2005, les produits agricoles épargnés
Concernant la conjoncture récente, l'économiste résume l'année 2005 par quelques chiffres record : 70 $ le baril de pétrole fin août, 4 000 $ la tonne de cuivre à Londres en pleine spéculation chinoise, 500 $ l'once d'or ou 1 000 $ celle du platine. A ce palmarès, il ne manque que les grands produits agricoles qui avaient bénéficié de récoltes exceptionnelles en 2004. Mais depuis début 2006, l'envolée des prix gagne également le secteur.
Pour 2006, le Cyclope prévoit une hausse pour quasiment toutes les matières premières agricoles : +25 % pour le blé (par anticipation d'une forte demande asiatique surtout chinoise alors que l'offre de la Mer noire serait moins abondante), +31 % pour le maïs (encore la Chine), +10 % pour le soja (avec une incertitude sur l'impact de la grippe aviaire), +40 % pour le sucre (après la très forte hausse de 2005), +7 % sur le cacao (la question de la Côte d'Ivoire restant en suspens). Seul le café serait à -10 %.

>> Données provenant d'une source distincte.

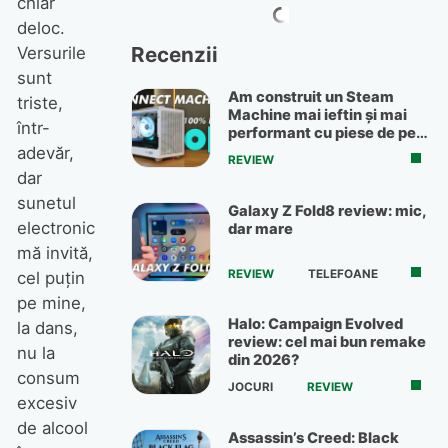
chiar
deloc.
Recenzii
Versurile
sunt
Am construit un Steam
triste,
Machine mai ieftin și mai
într-
performant cu piese de pe
OLX
adevăr,
REVIEW
dar
sunetul
Galaxy Z Fold8 review: mic,
electronic
dar mare
mă invită,
REVIEW
TELEFOANE
cel puţin
pe mine,
Halo: Campaign Evolved
la dans,
review: cel mai bun remake
nu la
din 2026?
consum
JOCURI
REVIEW
excesiv
de alcool
Assassin’s Creed: Black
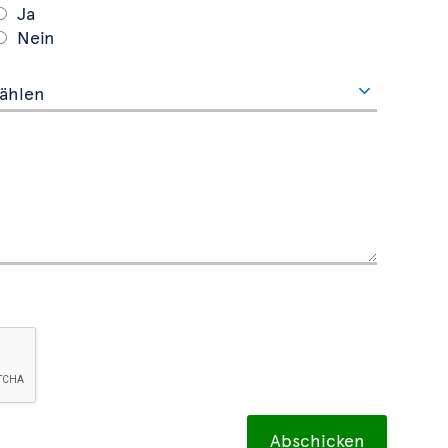
Ja
Nein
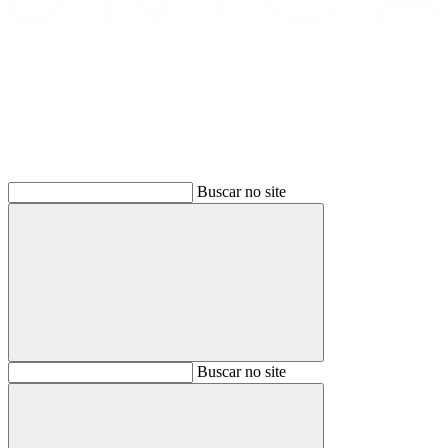
Buscar
Buscar no site
Buscar
Buscar no site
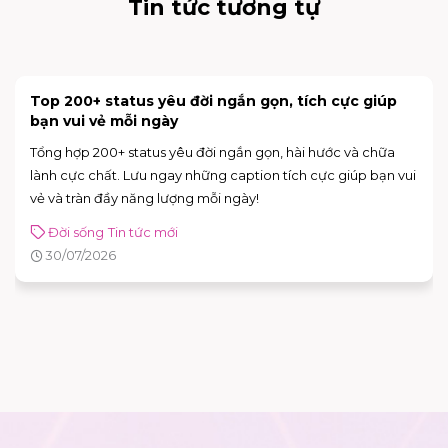
Tin tức tương tự
[NÂNG CẤP CỬA HÀNG] INOCHI FLAGSHIP STORE
CHÍNH THỨC MỞ BÁN
Trải nghiệm không gian mới hiện đại và nhiều nâng với deal
hot lên đến 50% tại INOCHI
Tin tức mới
31/07/2026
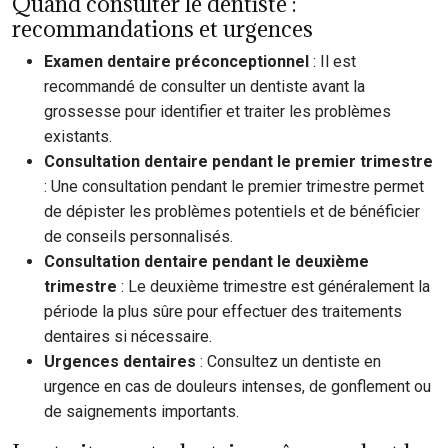
Quand consulter le dentiste :
recommandations et urgences
Examen dentaire préconceptionnel
: Il est
recommandé de consulter un dentiste avant la
grossesse pour identifier et traiter les problèmes
existants.
Consultation dentaire pendant le premier trimestre
: Une consultation pendant le premier trimestre permet
de dépister les problèmes potentiels et de bénéficier
de conseils personnalisés.
Consultation dentaire pendant le deuxième
trimestre
: Le deuxième trimestre est généralement la
période la plus sûre pour effectuer des traitements
dentaires si nécessaire.
Urgences dentaires
: Consultez un dentiste en
urgence en cas de douleurs intenses, de gonflement ou
de saignements importants.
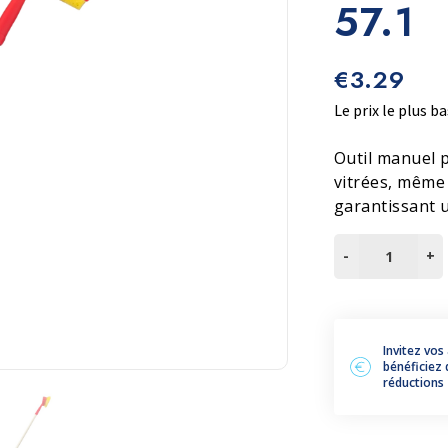
57.1
Terrazzo et ciment
Accessoires
€
3.29
Le prix le plus ba
Outil manuel p
vitrées, même 
garantissant u
quantité
-
+
de
RACLETTE
À
VITRES
Invitez vos
bénéficiez 
AVEC
réductions
MANCHE
ET
ÉPONGE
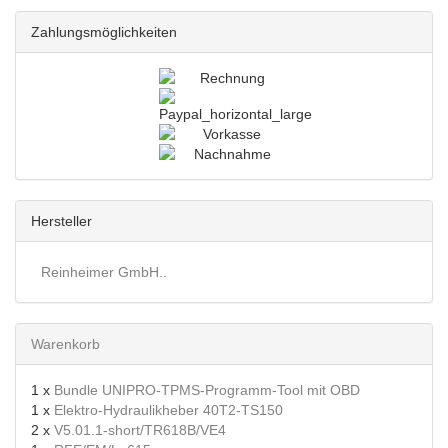
Zahlungsmöglichkeiten
Hersteller
Reinheimer GmbH..
Warenkorb
1 x
Bundle UNIPRO-TPMS-Programm-Tool mit OBD
1 x
Elektro-Hydraulikheber 40T2-TS150
2 x
V5.01.1-short/TR618B/VE4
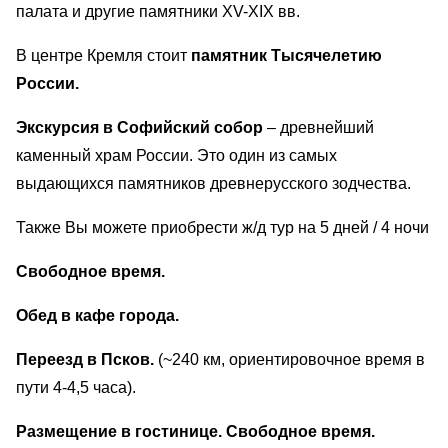
палата и другие памятники XV-XIX вв.
В центре Кремля стоит
памятник Тысячелетию
России.
Экскурсия в Софийский собор
– древнейший
каменный храм России. Это один из самых
выдающихся памятников древнерусского зодчества.
Также Вы можете приобрести ж/д тур на 5 дней / 4 ночи
Свободное время.
Обед в кафе города.
Переезд в Псков.
(~240 км, ориентировочное время в
пути 4-4,5 часа).
Размещение в гостинице. Свободное время.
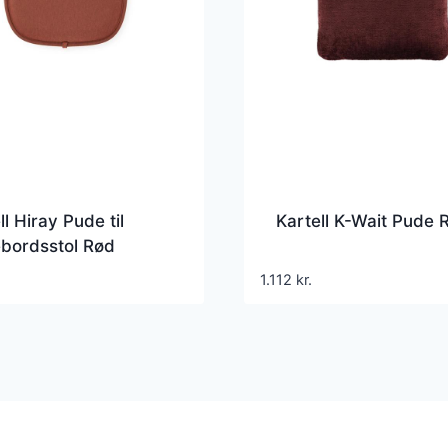
ll Hiray Pude til
Kartell K-Wait Pude 
bordsstol Rød
1.112
kr.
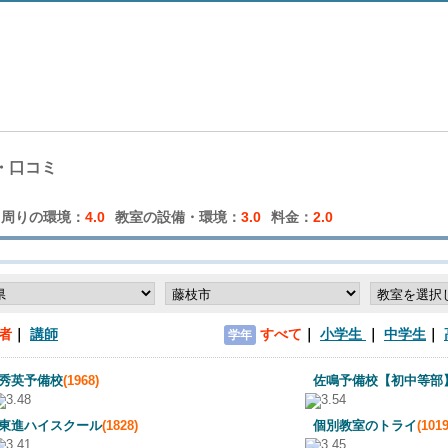
・口コミ
周りの環境：
4.0
教室の設備・環境：
3.0
料金：
2.0
者
講師
すべて
小学生
中学生
学年
秀英予備校
(1968)
佐鳴予備校【初中等部
東進ハイスクール
(1828)
個別教室のトライ
(1019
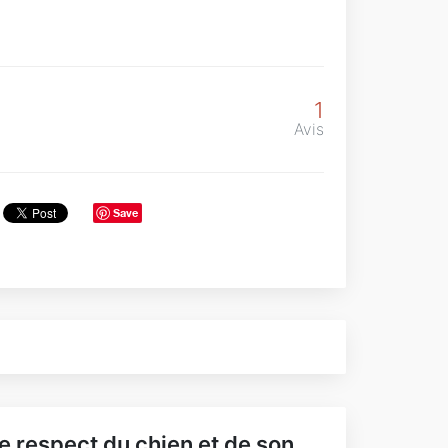
1
Avis
Save
e respect du chien et de son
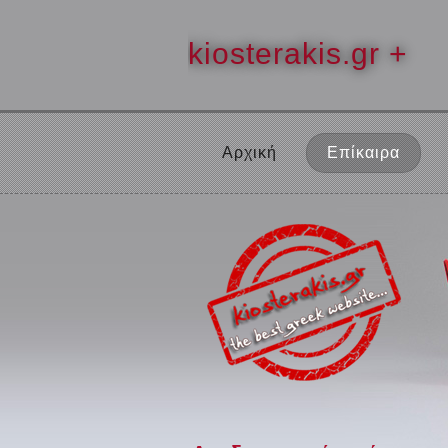
kiosterakis.gr +
Αρχική
Επίκαιρα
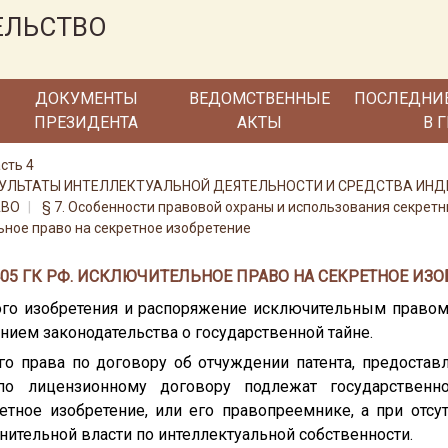
ЕЛЬСТВО
ДОКУМЕНТЫ
ВЕДОМСТВЕННЫЕ
ПОСЛЕДНИ
ПРЕЗИДЕНТА
АКТЫ
В 
сть 4
 РЕЗУЛЬТАТЫ ИНТЕЛЛЕКТУАЛЬНОЙ ДЕЯТЕЛЬНОСТИ И СРЕДСТВА И
АВО
§ 7. Особенности правовой охраны и использования секрет
ьное право на секретное изобретение
405 ГК РФ. ИСКЛЮЧИТЕЛЬНОЕ ПРАВО НА СЕКРЕТНОЕ ИЗО
ого изобретения и распоряжение исключительным правом
ием законодательства о государственной тайне.
го права по договору об отчуждении патента, предостав
 по лицензионному договору подлежат государственно
тное изобретение, или его правопреемнике, а при отсу
ительной власти по интеллектуальной собственности.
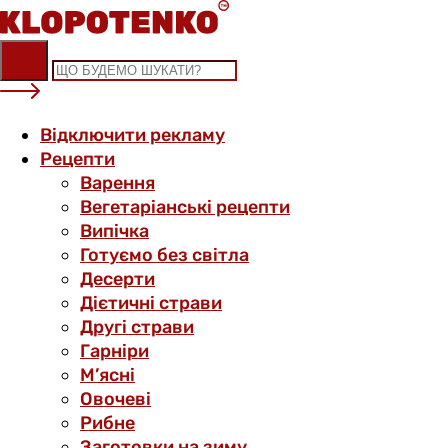
Skip
to
content
Відключити рекламу
Рецепти
Варення
Вегетаріанські рецепти
Випічка
Готуємо без світла
Десерти
Дієтичні страви
Другі страви
Гарніри
М’ясні
Овочеві
Рибне
Заготовки на зиму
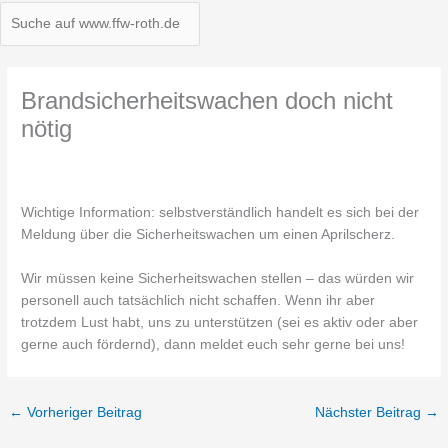
Brandsicherheitswachen doch nicht
nötig
Wichtige Information: selbstverständlich handelt es sich bei der
Meldung über die Sicherheitswachen um einen Aprilscherz.
Wir müssen keine Sicherheitswachen stellen – das würden wir
personell auch tatsächlich nicht schaffen. Wenn ihr aber
trotzdem Lust habt, uns zu unterstützen (sei es aktiv oder aber
gerne auch fördernd), dann meldet euch sehr gerne bei uns!
←
Vorheriger Beitrag
Nächster Beitrag
→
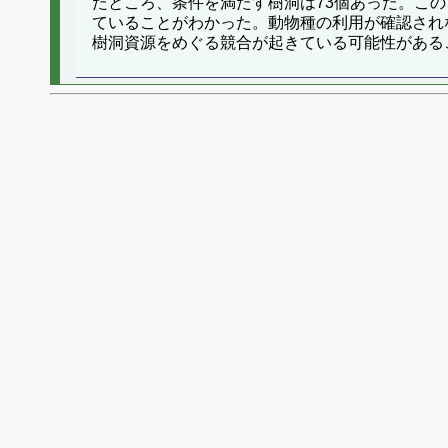
たところ、条件を満たす樹洞は73個あった。こ
ていることがわかった。動物種の利用が確認され
樹洞資源をめぐる競合が起きている可能性がある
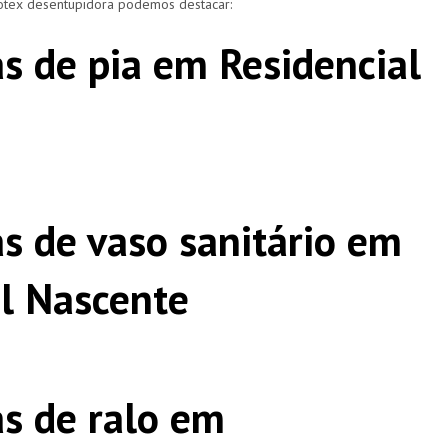
rotex desentupidora podemos destacar:
s de pia em Residencial
s de vaso sanitário em
ol Nascente
s de ralo em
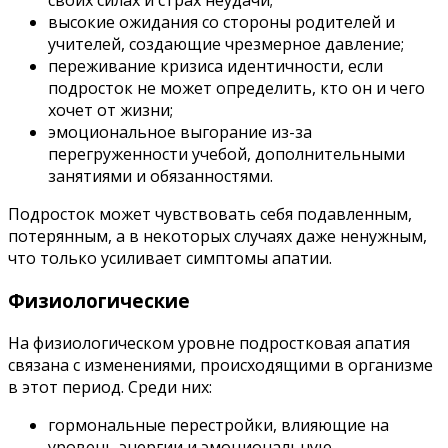
своих силах и страх неудачи;
высокие ожидания со стороны родителей и
учителей, создающие чрезмерное давление;
переживание кризиса идентичности, если
подросток не может определить, кто он и чего
хочет от жизни;
эмоциональное выгорание из-за
перегруженности учебой, дополнительными
занятиями и обязанностями.
Подросток может чувствовать себя подавленным,
потерянным, а в некоторых случаях даже ненужным,
что только усиливает симптомы апатии.
Физиологические
На физиологическом уровне подростковая апатия
связана с изменениями, происходящими в организме
в этот период. Среди них:
гормональные перестройки, влияющие на
уровень энергии и эмоциональную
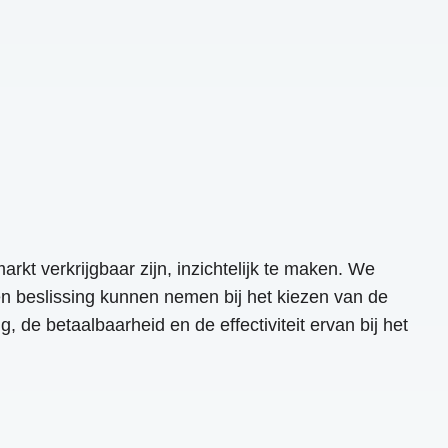
kt verkrijgbaar zijn, inzichtelijk te maken. We
n beslissing kunnen nemen bij het kiezen van de
 de betaalbaarheid en de effectiviteit ervan bij het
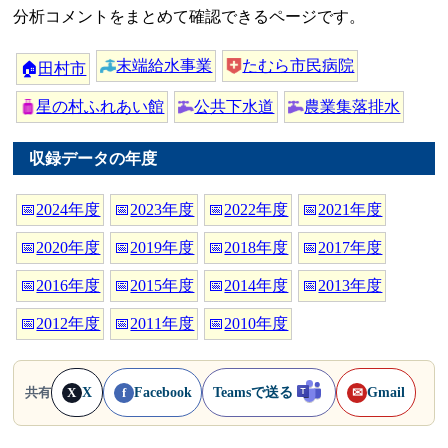
分析コメントをまとめて確認できるページです。
末端給水事業
たむら市民病院
🏠
田村市
星の村ふれあい館
公共下水道
農業集落排水
収録データの年度
📅
2024年度
📅
2023年度
📅
2022年度
📅
2021年度
📅
2020年度
📅
2019年度
📅
2018年度
📅
2017年度
📅
2016年度
📅
2015年度
📅
2014年度
📅
2013年度
📅
2012年度
📅
2011年度
📅
2010年度
X
Facebook
Teamsで送る
Gmail
共有
X
f
✉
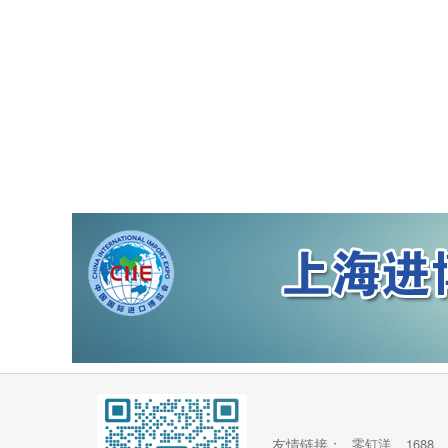
友情链接：
零钉洋
1688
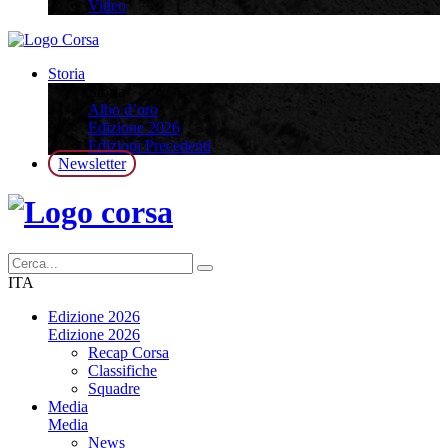
Video
Storia
Storia
Albo d’oro
Edizione 2026
Edizioni Precedenti
Newsletter
ITA
Edizione 2026
Edizione 2026
Recap Corsa
Classifiche
Squadre
Media
Media
News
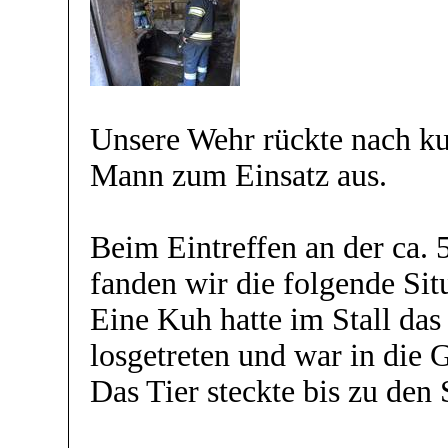
Unsere Wehr rückte nach k
Mann zum Einsatz aus.
Beim Eintreffen an der ca. 
fanden wir die folgende Sit
Eine Kuh hatte im Stall das
losgetreten und war in die G
Das Tier steckte bis zu den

Pour la viande, l'épuipe du Cyclope ne s'aventure pas à donner une prévision chiffrée, le critère crise sanitaire -et notamment grippe aviaire- très influent étant trop difficile à prévoir. Un des éléments déterminants pour ce marché et d'une manière plus générale pour les produits agricoles concerne l'évolution de la production brésilienne. Alors qu'aujourd'hui la montée en puissance du Brésil semble inéluctable, Jean-Yves Carfantan, consultant spécialisé en agroalimentaire, basé à Sao Paulo, présent hier à Paris, a estimé que l'enjeu à l'avenir reposait sur la capacité du Brésil à sortir de son isolationnisme. « L'isolationnisme du Brésil peut le mener au suicide. Le pays a besoin d'investissements internationaux», a-t-il précisé.